Oumou Sy, fondatrice en 1996 du Metissacana, le premier cybercafé d'Afrique de
l'Ouest, a créé successivement un site-portail sur le Sénégal, une société
de prestation de services, puis une boutique en ligne pour vendre ses créations
de mode - car elle est également styliste et directrice d'une agence de
mannequins.
C'est dans le cadre de cette dernière activité qu'elle est aujourd'hui accusée
de complicité de proxénétisme. Sous couvert de 1'organisation d'un défilé
de mode, elle aurait participé à la «livraison » d'une centaine de
jeunes femmes à de hauts responsables libyens à l'occasion des festivités du
32è anniversaire de la révolution, organisées le 1er septembre à
Tripoli. Cette affaire confuse et rocambolesque a failli entraîner la rupture
des relations diplomatiques entre le Sénégal et la Libye. Il a fallu une médiation
des Présidents zambiens et togolais pour que les soupçons pesant contre le
colonel Khadafi soient officiellement écartés : Diplomatiquement on a préféré
retenir l’hypothèse d’un « complot visant à détériorer
l’excellence des relations entre les deux pays »…
Sur le plan judiciaire, en revanche, rien n'est réglé. Oumou Sy a-t-elle trempé
dans cette affaire ? Ses avocats affirment que le dossier d'instruction est vide
et réclament un non-lieu, car les trois témoins à charges se sont rétractés
lors d'une confrontation dès le 12 septembre.
Par ailleurs, une enquête de moralité a établi qu'aucune des jeunes femmes en
partance pour la Libye n'était fichée comme prostituée.
Face à ce qu'ils considèrent comme un déni de justice, les amis d'Oumou Sy se
sont mobilisés pour faire pression sur les autorités. Michel Mavros, son mari,
dépose régulièrement des paquets de lettres de protestation à la Présidence
sénégalaise. Plusieurs manifestations de rue ont eu lieu, un disque est en préparation.

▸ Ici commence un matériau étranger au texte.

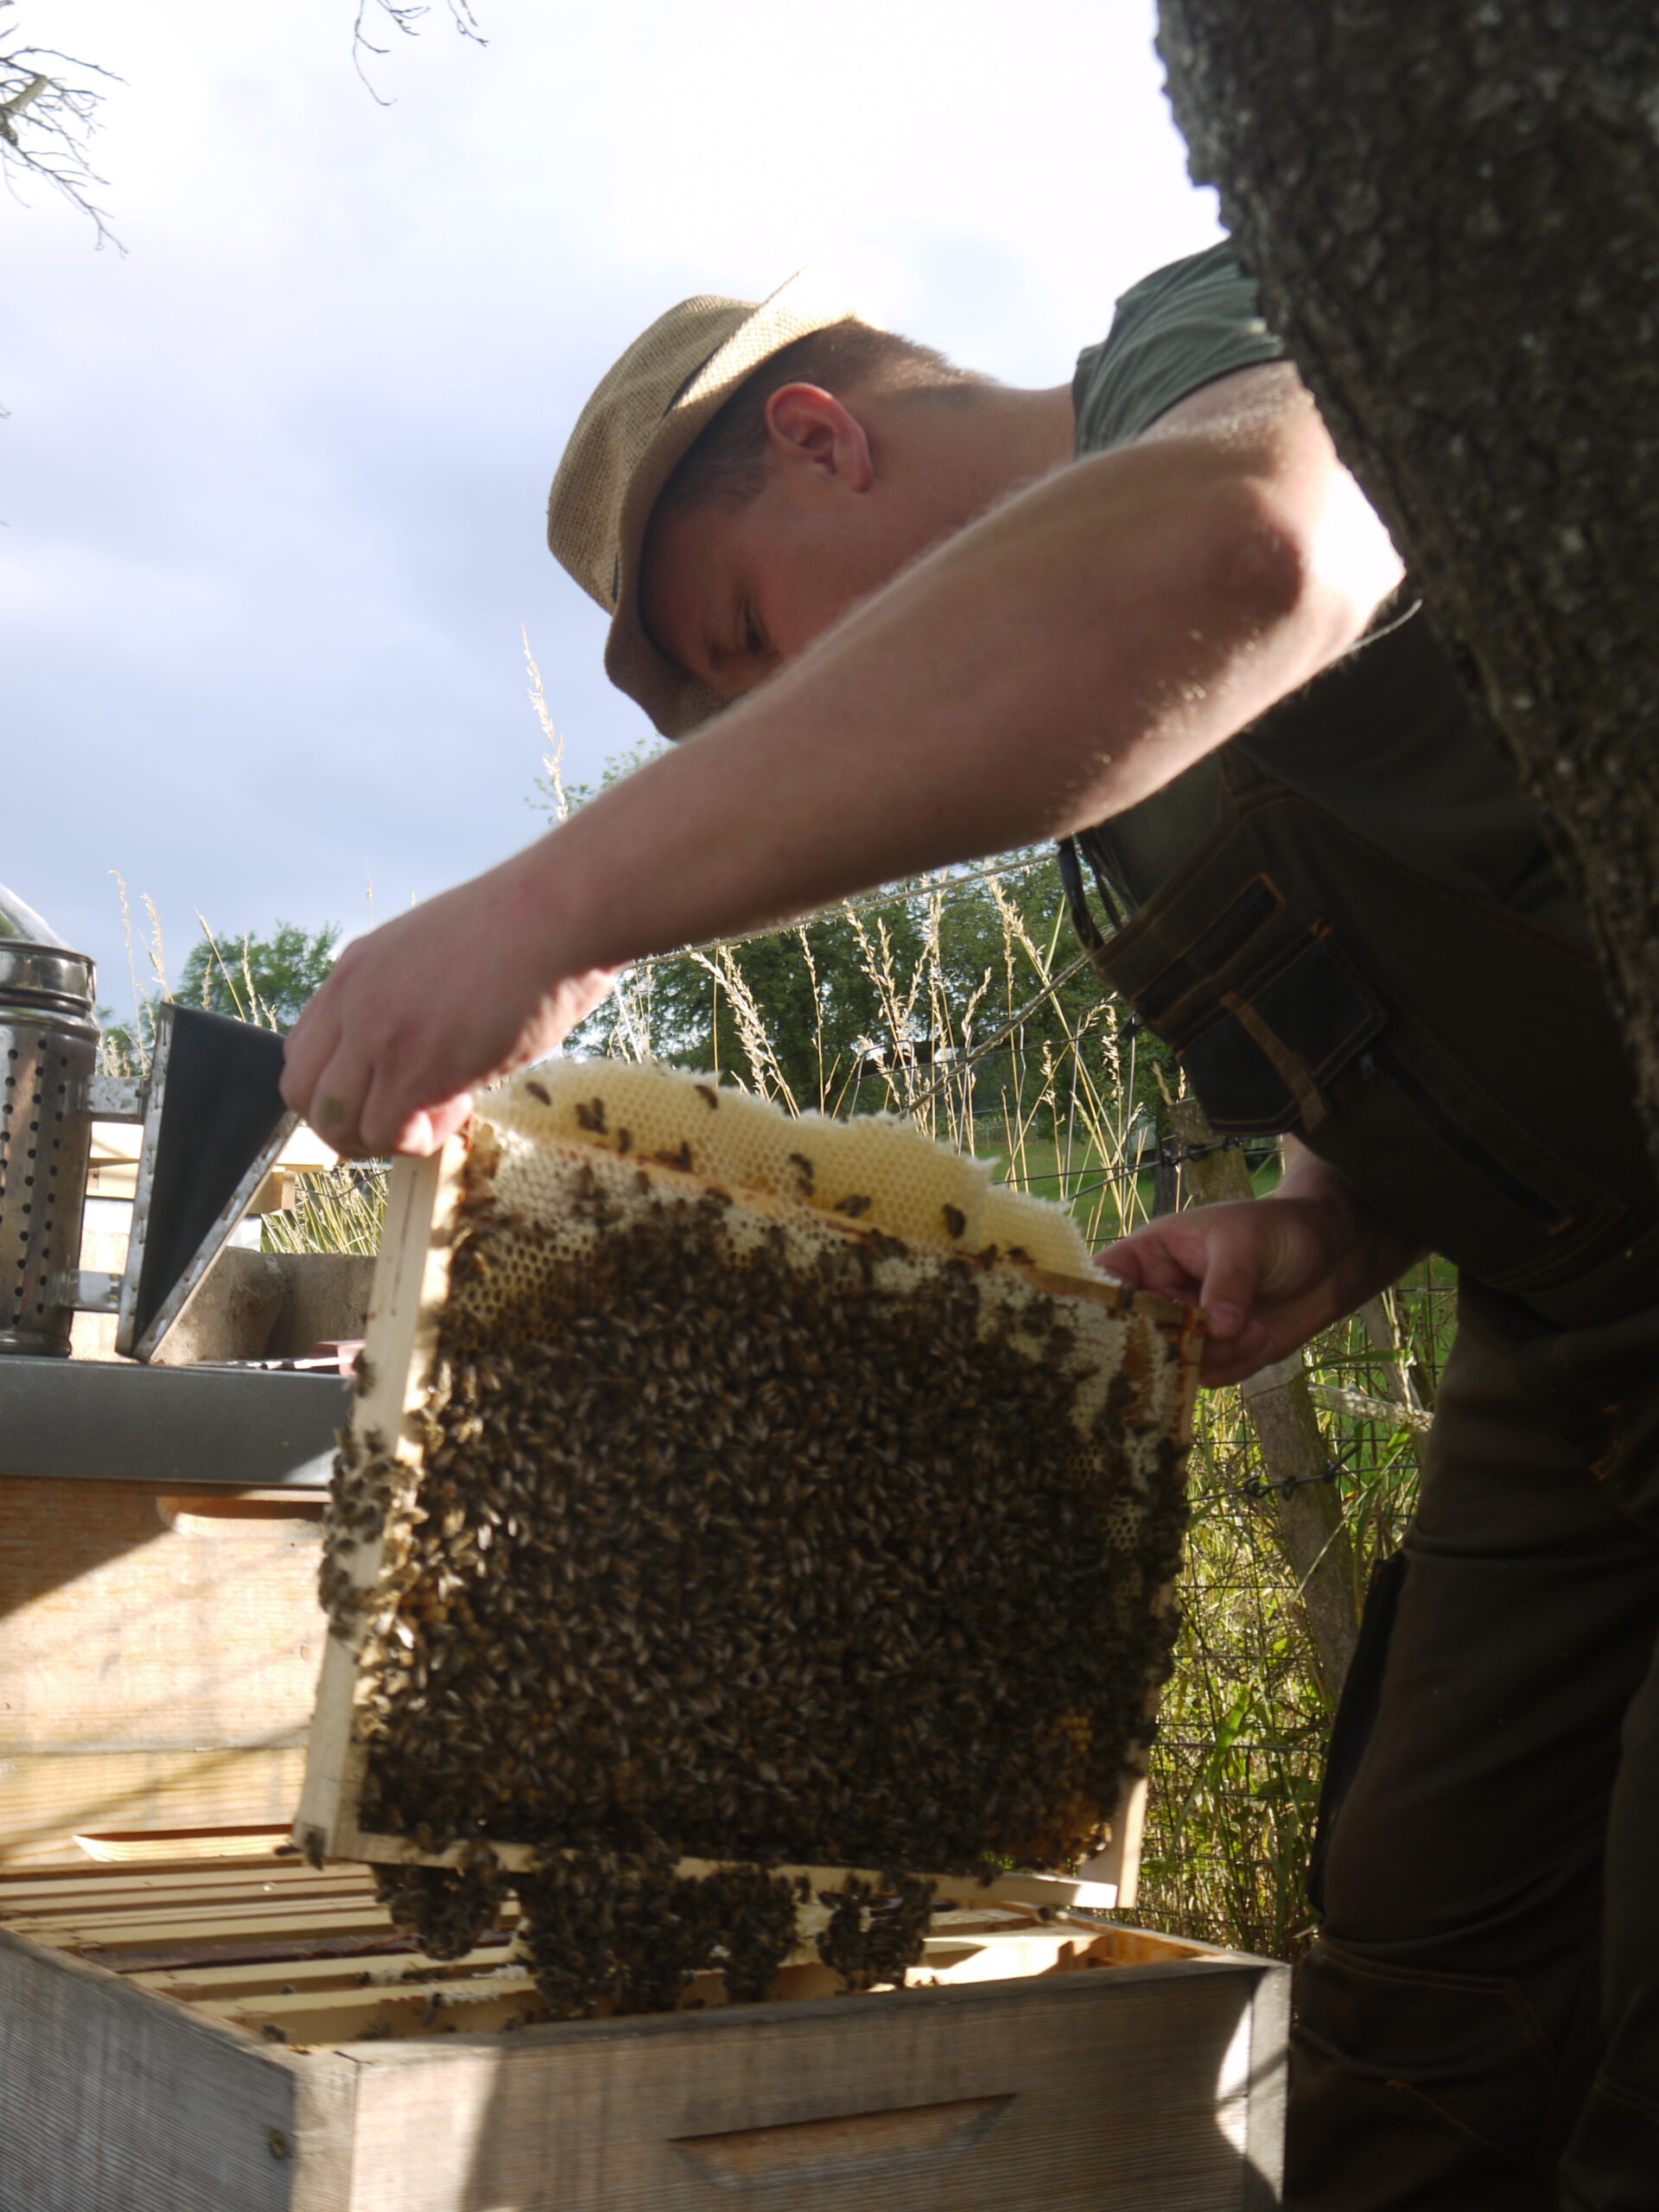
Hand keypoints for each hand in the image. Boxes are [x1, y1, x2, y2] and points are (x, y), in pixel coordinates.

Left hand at [280, 854, 613, 1156]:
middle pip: (303, 1094)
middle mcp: (352, 1001)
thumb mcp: (438, 954)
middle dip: (350, 1122)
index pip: (304, 1052)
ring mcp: (377, 1035)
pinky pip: (385, 1133)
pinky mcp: (412, 1068)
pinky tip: (460, 1105)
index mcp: (355, 970)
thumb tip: (429, 1045)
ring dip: (387, 1135)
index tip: (393, 1083)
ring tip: (443, 1108)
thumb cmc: (525, 929)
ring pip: (336, 1124)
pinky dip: (417, 1139)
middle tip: (410, 1113)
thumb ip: (411, 997)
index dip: (343, 1084)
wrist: (557, 913)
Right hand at [1097, 1159, 1421, 1386]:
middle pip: (1136, 1335)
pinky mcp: (1218, 1352)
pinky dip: (1237, 1365)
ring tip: (1254, 1327)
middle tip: (1209, 1335)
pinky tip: (1262, 1336)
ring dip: (1215, 1355)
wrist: (1333, 1256)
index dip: (1098, 1306)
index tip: (1119, 1326)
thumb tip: (1215, 1329)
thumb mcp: (1248, 1244)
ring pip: (1175, 1363)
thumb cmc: (1280, 1230)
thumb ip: (1226, 1285)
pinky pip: (1210, 1376)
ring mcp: (1189, 1326)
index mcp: (1151, 1254)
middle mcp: (1162, 1294)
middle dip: (1172, 1343)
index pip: (1104, 1281)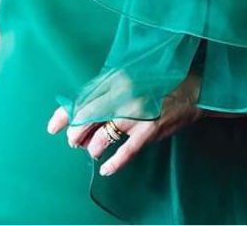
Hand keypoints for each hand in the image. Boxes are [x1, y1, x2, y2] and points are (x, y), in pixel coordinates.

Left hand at [47, 75, 201, 177]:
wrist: (193, 88)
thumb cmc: (159, 81)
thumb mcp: (130, 77)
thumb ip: (108, 90)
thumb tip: (83, 107)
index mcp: (116, 79)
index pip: (83, 99)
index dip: (65, 115)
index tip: (52, 127)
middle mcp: (123, 95)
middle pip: (87, 119)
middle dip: (77, 135)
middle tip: (75, 141)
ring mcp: (137, 113)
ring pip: (102, 137)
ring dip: (93, 148)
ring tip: (92, 150)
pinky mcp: (150, 129)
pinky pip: (126, 151)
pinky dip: (114, 162)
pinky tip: (106, 168)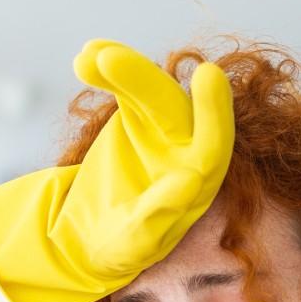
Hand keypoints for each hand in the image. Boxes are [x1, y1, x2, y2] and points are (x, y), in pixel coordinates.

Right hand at [0, 39, 233, 301]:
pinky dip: (105, 67)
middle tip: (111, 59)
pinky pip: (124, 83)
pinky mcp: (135, 112)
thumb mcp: (134, 242)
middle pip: (172, 107)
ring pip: (147, 88)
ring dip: (120, 68)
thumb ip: (159, 214)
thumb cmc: (119, 248)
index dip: (213, 112)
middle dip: (144, 80)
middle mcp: (186, 149)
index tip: (207, 74)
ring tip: (88, 57)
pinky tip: (88, 53)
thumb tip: (191, 181)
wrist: (88, 232)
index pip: (212, 145)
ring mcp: (161, 127)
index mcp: (197, 183)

A Paris, un comité de soutien international a été créé, au premier rang
duquel figurent France Gall, Youssou N'dour, Baba Maal, le sculpteur Ousmane Sow,
la réalisatrice Laurence Attali ou le cinéaste Cheikh Omar Cissoko. Depuis
quelques jours, le comité parisien s'est emparé du site consacré à Oumou Sy
sur le portail Metissacana, pour y publier des messages de soutien, des
communiqués de presse et une chronologie détaillée de l'affaire.